+++ PROVIDED INFORMATION

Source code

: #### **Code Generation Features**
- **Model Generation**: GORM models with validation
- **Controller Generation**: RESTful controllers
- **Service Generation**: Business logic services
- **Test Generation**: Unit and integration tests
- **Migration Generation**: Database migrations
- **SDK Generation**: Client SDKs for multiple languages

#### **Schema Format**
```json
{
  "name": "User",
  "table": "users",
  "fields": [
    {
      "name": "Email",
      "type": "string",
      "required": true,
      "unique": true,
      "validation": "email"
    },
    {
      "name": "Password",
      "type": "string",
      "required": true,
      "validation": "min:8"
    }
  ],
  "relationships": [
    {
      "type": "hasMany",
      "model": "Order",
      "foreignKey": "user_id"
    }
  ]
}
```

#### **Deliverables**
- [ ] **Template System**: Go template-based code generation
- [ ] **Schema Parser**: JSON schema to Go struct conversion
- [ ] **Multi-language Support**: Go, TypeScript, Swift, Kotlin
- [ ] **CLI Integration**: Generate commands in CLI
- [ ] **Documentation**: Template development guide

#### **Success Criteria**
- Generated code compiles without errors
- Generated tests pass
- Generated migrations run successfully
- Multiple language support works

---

++++++
+++ PROVIDED INFORMATION

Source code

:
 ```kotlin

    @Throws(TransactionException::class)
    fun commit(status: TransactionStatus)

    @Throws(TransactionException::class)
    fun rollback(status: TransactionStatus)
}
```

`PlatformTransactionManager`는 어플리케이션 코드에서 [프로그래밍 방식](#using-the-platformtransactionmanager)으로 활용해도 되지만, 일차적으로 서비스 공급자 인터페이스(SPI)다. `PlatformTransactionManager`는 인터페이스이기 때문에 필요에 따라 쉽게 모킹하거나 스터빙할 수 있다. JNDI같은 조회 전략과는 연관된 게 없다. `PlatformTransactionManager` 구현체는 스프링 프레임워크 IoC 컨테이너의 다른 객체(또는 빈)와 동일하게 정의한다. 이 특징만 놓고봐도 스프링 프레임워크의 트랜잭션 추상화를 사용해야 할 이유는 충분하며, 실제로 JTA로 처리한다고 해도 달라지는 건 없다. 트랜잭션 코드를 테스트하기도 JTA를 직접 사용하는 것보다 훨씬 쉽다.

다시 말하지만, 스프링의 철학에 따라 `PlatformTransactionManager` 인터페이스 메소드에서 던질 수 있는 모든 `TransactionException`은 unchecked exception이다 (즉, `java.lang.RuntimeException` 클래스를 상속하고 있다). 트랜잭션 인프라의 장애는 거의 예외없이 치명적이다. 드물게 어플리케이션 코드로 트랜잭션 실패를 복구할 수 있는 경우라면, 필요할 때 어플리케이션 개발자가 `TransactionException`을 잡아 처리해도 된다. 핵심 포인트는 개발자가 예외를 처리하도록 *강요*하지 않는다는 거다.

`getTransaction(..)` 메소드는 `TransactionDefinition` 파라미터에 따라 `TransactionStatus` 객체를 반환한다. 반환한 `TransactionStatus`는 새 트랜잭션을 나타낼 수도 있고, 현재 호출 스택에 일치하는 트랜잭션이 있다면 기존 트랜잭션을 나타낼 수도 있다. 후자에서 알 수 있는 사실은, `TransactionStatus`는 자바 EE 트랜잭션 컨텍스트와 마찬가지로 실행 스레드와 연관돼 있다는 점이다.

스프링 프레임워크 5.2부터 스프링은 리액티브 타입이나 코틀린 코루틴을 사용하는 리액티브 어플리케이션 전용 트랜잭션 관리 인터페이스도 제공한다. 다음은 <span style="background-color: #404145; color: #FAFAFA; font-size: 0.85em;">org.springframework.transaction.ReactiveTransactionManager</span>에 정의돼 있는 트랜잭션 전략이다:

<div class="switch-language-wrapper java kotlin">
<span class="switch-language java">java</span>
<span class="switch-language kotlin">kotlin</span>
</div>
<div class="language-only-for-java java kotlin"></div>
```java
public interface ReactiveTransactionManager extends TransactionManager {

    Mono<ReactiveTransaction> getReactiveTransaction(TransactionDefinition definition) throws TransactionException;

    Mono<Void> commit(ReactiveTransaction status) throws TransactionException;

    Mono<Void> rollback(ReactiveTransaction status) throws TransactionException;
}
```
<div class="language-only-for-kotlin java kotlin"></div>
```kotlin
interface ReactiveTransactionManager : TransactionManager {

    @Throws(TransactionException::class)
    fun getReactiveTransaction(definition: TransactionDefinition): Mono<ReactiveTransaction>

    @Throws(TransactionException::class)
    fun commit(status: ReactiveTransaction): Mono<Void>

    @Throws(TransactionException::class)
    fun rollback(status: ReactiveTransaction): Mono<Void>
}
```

++++++
+++ PROVIDED INFORMATION

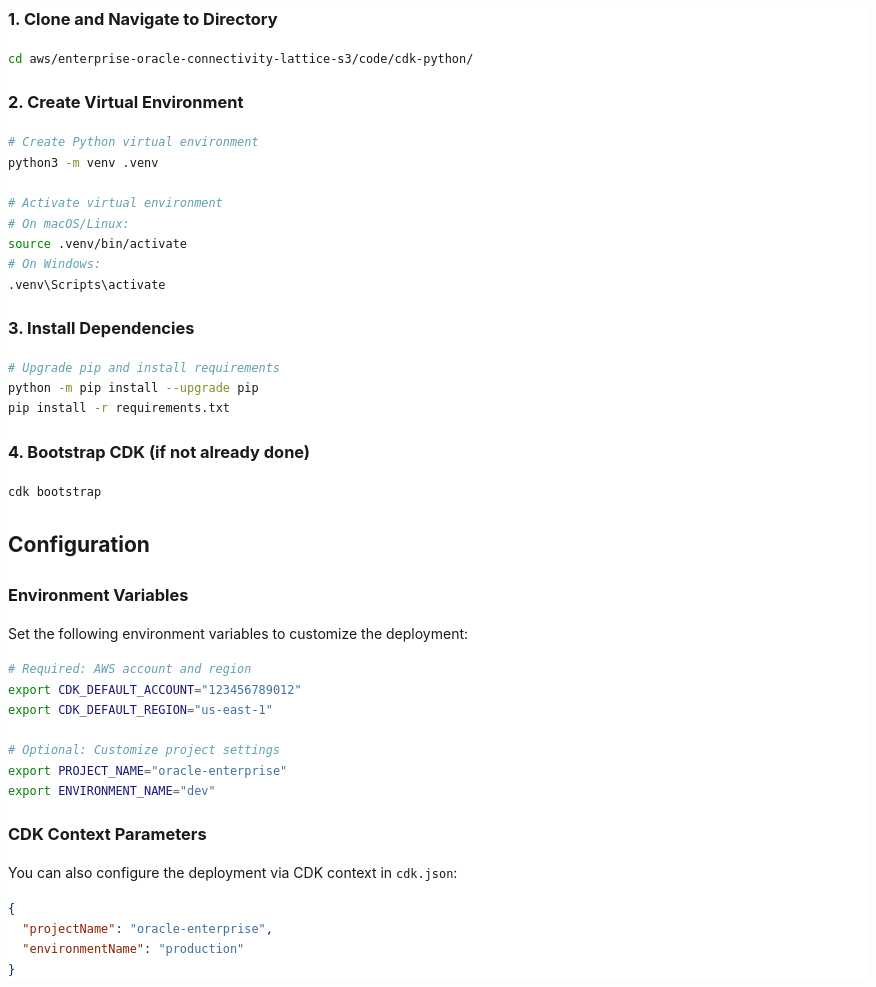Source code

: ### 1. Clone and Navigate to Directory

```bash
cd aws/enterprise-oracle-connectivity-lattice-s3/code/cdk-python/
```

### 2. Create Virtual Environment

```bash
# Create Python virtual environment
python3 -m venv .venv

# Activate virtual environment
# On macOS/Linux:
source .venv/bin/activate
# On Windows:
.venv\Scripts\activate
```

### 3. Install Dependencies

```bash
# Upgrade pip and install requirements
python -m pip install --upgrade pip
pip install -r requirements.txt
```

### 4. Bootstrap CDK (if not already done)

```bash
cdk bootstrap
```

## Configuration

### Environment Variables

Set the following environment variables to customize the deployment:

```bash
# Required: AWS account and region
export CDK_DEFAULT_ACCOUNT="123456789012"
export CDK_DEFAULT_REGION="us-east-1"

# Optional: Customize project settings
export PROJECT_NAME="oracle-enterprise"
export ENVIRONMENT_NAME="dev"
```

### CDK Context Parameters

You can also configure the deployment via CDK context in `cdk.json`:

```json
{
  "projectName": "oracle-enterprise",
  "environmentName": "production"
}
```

++++++

* **ACTIVITY**: Locate and copy each line in the data above that includes the word "TransactionDefinition".

* **TASK ANSWER**:
`getTransaction(..)` 메소드는 `TransactionDefinition` 파라미터에 따라 `TransactionStatus` 객체를 반환한다. 반환한 `TransactionStatus`는 새 트랜잭션을 나타낼 수도 있고, 현재 호출 스택에 일치하는 트랜잭션이 있다면 기존 트랜잭션을 나타낼 수도 있다. 후자에서 알 수 있는 사실은, `TransactionStatus`는 자바 EE 트랜잭션 컨텍스트와 마찬가지로 실행 스레드와 연관돼 있다는 점이다.
    Mono<ReactiveTransaction> getReactiveTransaction(TransactionDefinition definition) throws TransactionException;
    fun getReactiveTransaction(definition: TransactionDefinition): Mono<ReactiveTransaction>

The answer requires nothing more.